2. Steep (cold brew)
Cover the pitcher and refrigerate. Steep the tea in the cold refrigerator for 8–12 hours depending on desired strength (8 hours for a lighter brew, up to 12 for a stronger flavor). Cold brew yields smoother, less bitter iced tea than hot-brew-then-chill.
3. Strain and chill
After steeping, remove tea bags or strain out loose leaves through a fine mesh sieve or tea strainer into a clean pitcher. Taste and adjust strength — if too weak, you may brew longer next time. Return the strained tea to the refrigerator to ensure it is fully cold before serving.
4. Sweeten (optional)
If you want sweetened iced tea, stir in simple syrup to taste while the tea is cold. Start with 2–4 tablespoons (about 30–60 ml) per 8 cups and increase if desired. Simple syrup blends easily into cold tea; granulated sugar will not dissolve well in cold liquid.
5. Serve
Fill tall glasses with about 1 cup of ice each. Pour the cold tea over the ice. Garnish each glass with a lemon slice and a sprig of fresh mint if desired. Serve immediately.
______
- [Task item] In the iced tea instructions, how many hours should the tea steep in the refrigerator for a lighter brew?
______
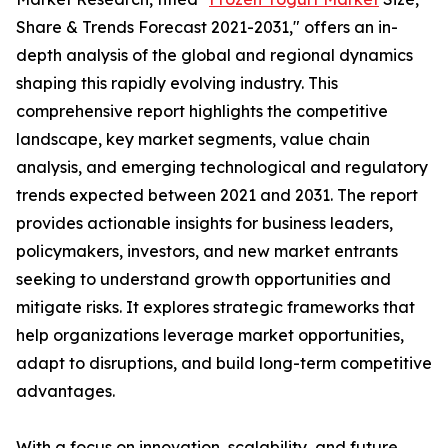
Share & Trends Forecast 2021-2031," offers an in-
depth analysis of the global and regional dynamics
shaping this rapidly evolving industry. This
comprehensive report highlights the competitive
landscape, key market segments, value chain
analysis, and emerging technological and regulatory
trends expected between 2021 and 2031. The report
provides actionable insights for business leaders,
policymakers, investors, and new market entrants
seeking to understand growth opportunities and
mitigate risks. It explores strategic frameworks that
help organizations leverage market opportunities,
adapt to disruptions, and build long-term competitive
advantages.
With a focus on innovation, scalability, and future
______
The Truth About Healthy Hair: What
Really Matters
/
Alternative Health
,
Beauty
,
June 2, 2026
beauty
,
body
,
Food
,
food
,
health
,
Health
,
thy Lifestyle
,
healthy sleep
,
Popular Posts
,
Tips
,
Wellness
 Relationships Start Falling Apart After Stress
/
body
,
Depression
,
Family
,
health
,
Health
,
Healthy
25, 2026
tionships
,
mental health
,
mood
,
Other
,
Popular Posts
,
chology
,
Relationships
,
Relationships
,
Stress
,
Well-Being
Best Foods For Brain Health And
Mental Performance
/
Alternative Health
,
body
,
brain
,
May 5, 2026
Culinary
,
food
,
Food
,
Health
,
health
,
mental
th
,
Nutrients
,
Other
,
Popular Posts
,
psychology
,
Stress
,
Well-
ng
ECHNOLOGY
______
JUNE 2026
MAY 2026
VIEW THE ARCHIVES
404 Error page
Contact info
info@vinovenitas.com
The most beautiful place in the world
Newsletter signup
______
- [Task response] 8 hours.